The metaphysics of closure or totality similarly leads to a dead-end when it is applied to community. (108)
Nancy mirrors Wittgenstein in suggesting the impossibility of a being without relation. A community or individual must, according to the logic both thinkers refute, exist entirely without relation to the outside for either to maintain an internally coherent sense of self. Yet this very negation of connection and relation presupposes the possibility of similarity and comparison.
The absolutist inability to eliminate all forms of interaction provides the foundation for what Bax reads as Wittgenstein’s proposal for a new, alternative vision of community. She finds a productive analogy in Wittgenstein’s invocation of the “fibre and thread”:
Just as a thread does not consist of one single fibre but derives its strength from the overlapping of many fibres, community is not a matter of individuals sharing one essential characteristic but of being both like and unlike each other in many different ways. Participating in the weave of life is therefore as much a matter of reformation or innovation as it is of conformation. (114)
Community and individual do not form isolated entities.

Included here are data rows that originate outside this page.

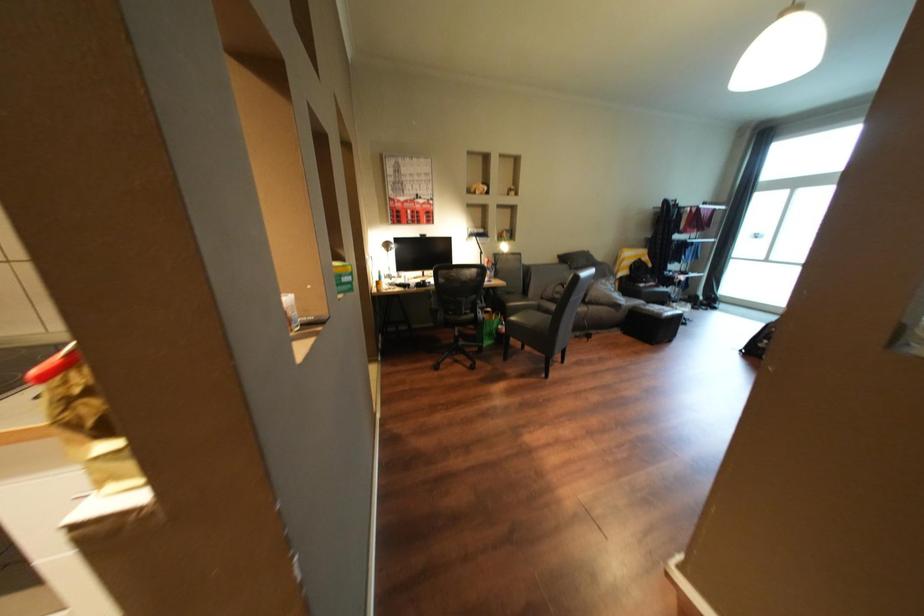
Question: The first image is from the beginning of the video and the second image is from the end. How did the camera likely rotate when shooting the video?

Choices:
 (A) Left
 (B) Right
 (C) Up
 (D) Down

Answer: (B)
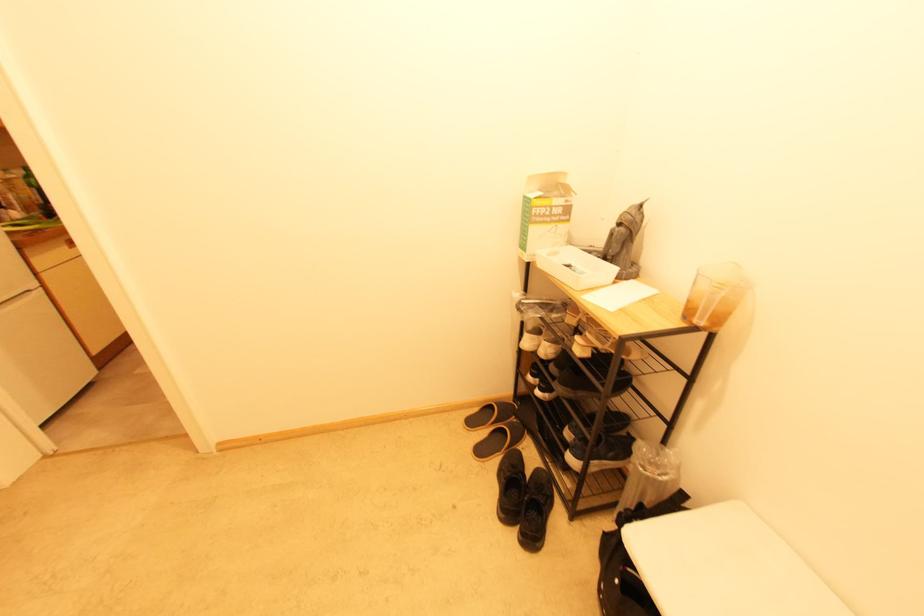
Describe the element at coordinates (714, 294) in the screenshot. I see `a plastic liquid container` at that location.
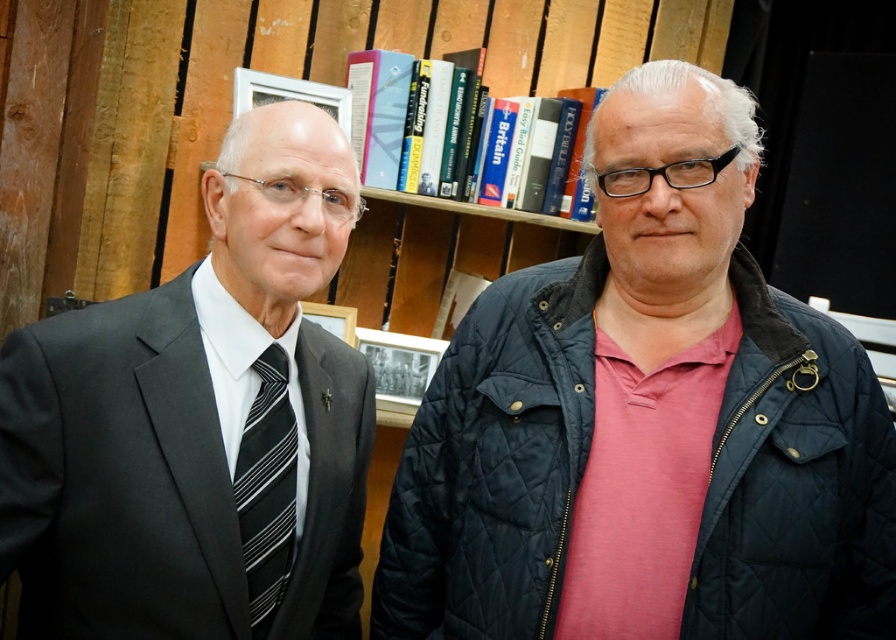
Question: Does dark blue quilted jacket at right have a lesser width compared to black striped tie at left?

Choices:
 (A) yes
 (B) no

Answer: (B)

Question: Which object is closer to the camera taking this photo?

Choices:
 (A) dark blue quilted jacket at right
 (B) black striped tie at left

Answer: (B)

Question: Which point is farther to the camera?

Choices:
 (A) black striped tie at left
 (B) dark blue quilted jacket at right

Answer: (B)

Question: Is the position of matte black suit at left more distant than that of black striped tie at left?

Choices:
 (A) yes
 (B) no

Answer: (B)

Question: Is matte black suit at left above black striped tie at left?

Choices:
 (A) yes
 (B) no

Answer: (A)

Question: Which object is positioned farthest from the dark blue quilted jacket at right?

Choices:
 (A) matte black suit at left
 (B) black striped tie at left

Answer: (B)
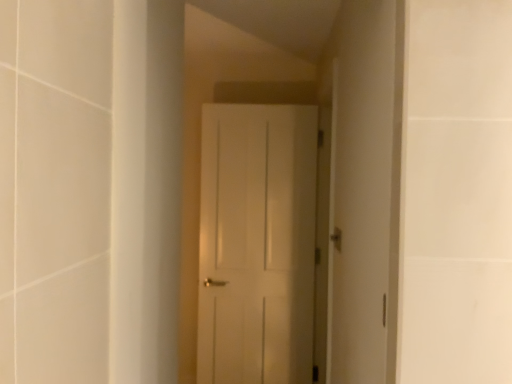
Describe the element at coordinates (257, 244) in the screenshot. I see `white matte door at center` at that location.

Locate an element on the screen. Image resolution: width=512 pixels, height=384 pixels. white matte door at center is located at coordinates (257, 244).

Where is `gold metallic door handle at center`? This screenshot has height=384, width=512. gold metallic door handle at center is located at coordinates (336, 238).

Describe the element at coordinates (336, 238) in the screenshot. The image size is (512, 384). I see `gold metallic door handle at center` at that location.

What is the approximate width of gold metallic door handle at center?

The width of gold metallic door handle at center is 4.39 centimeters.

The height and width of the screenshot is (384, 512). What are the coordinates of `white matte door at center` in the screenshot? It's located at (257, 244).

Which object is positioned more to the right, white matte door at center or gold metallic door handle at center?

gold metallic door handle at center.

Is white matte door at center closer to camera compared to gold metallic door handle at center?

No, white matte door at center is further to the viewer.

Considering the points (278, 253) and (337, 238), which point is in front, point (278, 253) or point (337, 238)?

The point (337, 238) is in front.

From the image's perspective, is white matte door at center located above or below gold metallic door handle at center?

white matte door at center is situated lower than gold metallic door handle at center in the image.

From a real-world perspective, is white matte door at center located beneath gold metallic door handle at center?

Indeed, from a real-world perspective, white matte door at center is positioned beneath gold metallic door handle at center.

Can you confirm if white matte door at center is wider than gold metallic door handle at center?

Indeed, white matte door at center has a greater width compared to gold metallic door handle at center.

Considering the sizes of white matte door at center and gold metallic door handle at center in the image, is white matte door at center taller or shorter than gold metallic door handle at center?

Considering their sizes, white matte door at center has more height than gold metallic door handle at center.

Who is smaller, white matte door at center or gold metallic door handle at center?

Smaller between the two is gold metallic door handle at center.

Is white matte door at center not inside gold metallic door handle at center?

Yes, white matte door at center is outside of gold metallic door handle at center.

Is the surface of white matte door at center in direct contact with gold metallic door handle at center?

white matte door at center is not next to gold metallic door handle at center, and they're not touching.

Is white matte door at center turned away from gold metallic door handle at center?

No.

How different are the orientations of white matte door at center and gold metallic door handle at center in degrees?

There is a 97.6-degree angle between the facing directions of white matte door at center and gold metallic door handle at center.

Locate an element on the screen. door below the gold metallic door handle at center (from a real-world perspective) is located at coordinates (257, 244).

Considering the relative positions of gold metallic door handle at center and white matte door at center in the image provided, is gold metallic door handle at center to the left of white matte door at center from the viewer's perspective?

In fact, gold metallic door handle at center is to the right of white matte door at center.

Is gold metallic door handle at center in front of or behind white matte door at center in the image?

Clearly, gold metallic door handle at center is in front of white matte door at center.

Considering the positions of point (337, 240) and point (268, 330), is point (337, 240) closer or farther from the camera than point (268, 330)?

Clearly, point (337, 240) is closer to the camera than point (268, 330).

From the image's perspective, between gold metallic door handle at center and white matte door at center, which one is located above?

From the image's view, gold metallic door handle at center is above.

From a real-world perspective, is gold metallic door handle at center over white matte door at center?

Yes, from a real-world perspective, gold metallic door handle at center is above white matte door at center.

Considering the sizes of gold metallic door handle at center and white matte door at center in the image, is gold metallic door handle at center wider or thinner than white matte door at center?

Considering their sizes, gold metallic door handle at center looks slimmer than white matte door at center.

Considering the relative sizes of gold metallic door handle at center and white matte door at center in the image provided, is gold metallic door handle at center shorter than white matte door at center?

Yes, gold metallic door handle at center is shorter than white matte door at center.

Between gold metallic door handle at center and white matte door at center, which one has larger size?

With larger size is white matte door at center.

Is gold metallic door handle at center inside or outside of white matte door at center?

The correct answer is: outside.

Is gold metallic door handle at center in contact with white matte door at center?

gold metallic door handle at center is not next to white matte door at center, and they're not touching.

Does gold metallic door handle at center turn towards white matte door at center?

No, gold metallic door handle at center is not oriented towards white matte door at center.

What's the angular difference between gold metallic door handle at center and white matte door at center's facing directions?

gold metallic door handle at center and white matte door at center are facing 97.6 degrees away from each other.

At what (x,y) coordinates should I click in order to perform the action: click on door behind the gold metallic door handle at center. Please return your answer as a coordinate pair (x, y). The image size is (512, 384). Looking at the image, I should click on (257, 244).

Locate an element on the screen. door below the gold metallic door handle at center (from a real-world perspective) is located at coordinates (257, 244).

In the image, there is a gold metallic door handle at center. In order to click on door below it (from the image's perspective) in this screenshot , I will do [x=257, y=244].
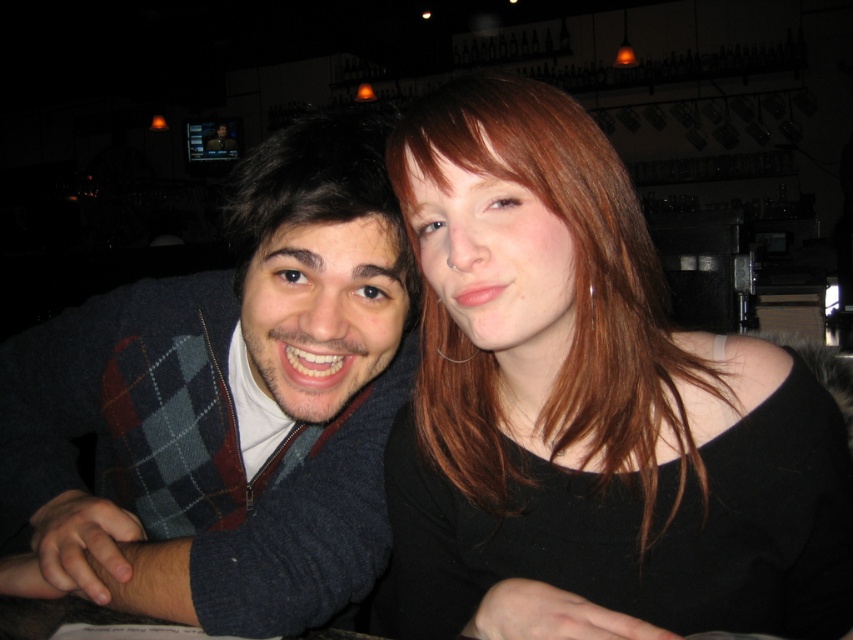
Question: Which object is closer to the camera taking this photo?

Choices:
 (A) dark blue sweater at left
 (B) dark brown smooth hair at left

Answer: (A)

Question: Does dark blue sweater at left appear on the right side of dark brown smooth hair at left?

Choices:
 (A) no
 (B) yes

Answer: (A)

Question: Which point is farther from the camera taking this photo?

Choices:
 (A) (378, 476)
 (B) (573, 513)

Answer: (A)

Question: Is matte black shirt at center to the right of dark brown smooth hair at left from the viewer's perspective?

Choices:
 (A) yes
 (B) no

Answer: (A)

Question: Is matte black shirt at center to the left of dark blue sweater at left from the viewer's perspective?

Choices:
 (A) no
 (B) yes

Answer: (A)

Question: Which point appears farthest from the camera in this image?

Choices:
 (A) (198, 420)
 (B) (344, 200)
 (C) (473, 340)

Answer: (A)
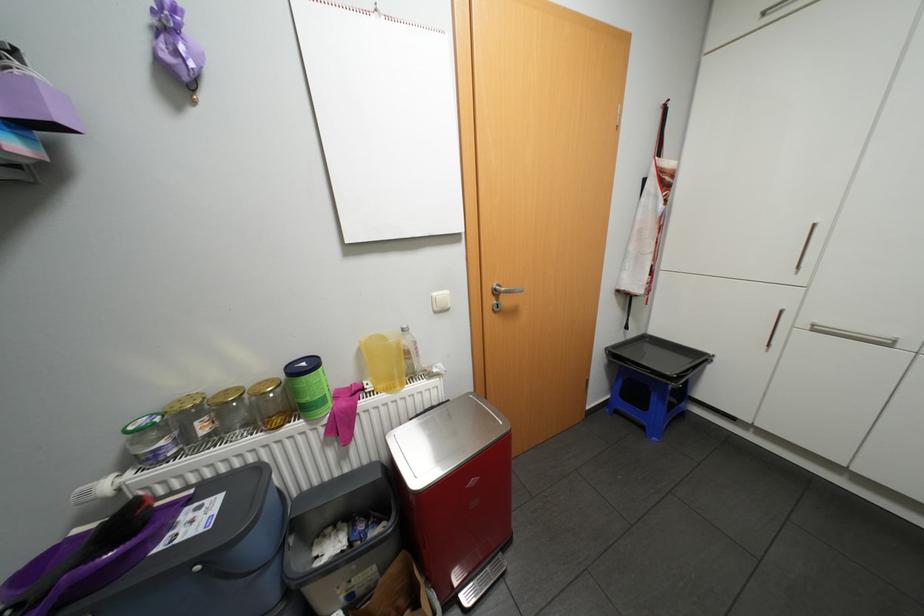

Individuals twist and turn and overlap, creating an ever-changing and intensely complex group. This group—the thread—lends its strength to single individuals—the fibers—but it does not preexist them. Its definition is a constant work-in-progress, a set of qualities whose boundaries are never fixed. Neither individual nor community takes priority. Both remain in constant conversation.
Bax reads Wittgenstein as offering a radically different form of community, one that eschews traditional language of inside and outside for a vocabulary of interrelation and dependence. We should prize this style of community for its potential: in embracing difference it opens new avenues for thinking about diversity and identity. But it is also valuable in that it departs from the language of the body politic at a time when such a break was sorely needed. In Wittgenstein’s lifetime, theories of community would justify massacre and unprecedented violence. That Wittgenstein reacted to these theories with a marked unease makes his voice all the more essential.
Notes
1. Gil Anidjar, “Blood,” Political Concepts: A Critical Lexicon 1 (Winter 2011); Zygmunt Bauman, Modernity and the Holocaust (Ithaca, NY: Cornell University Press, 1989), 70.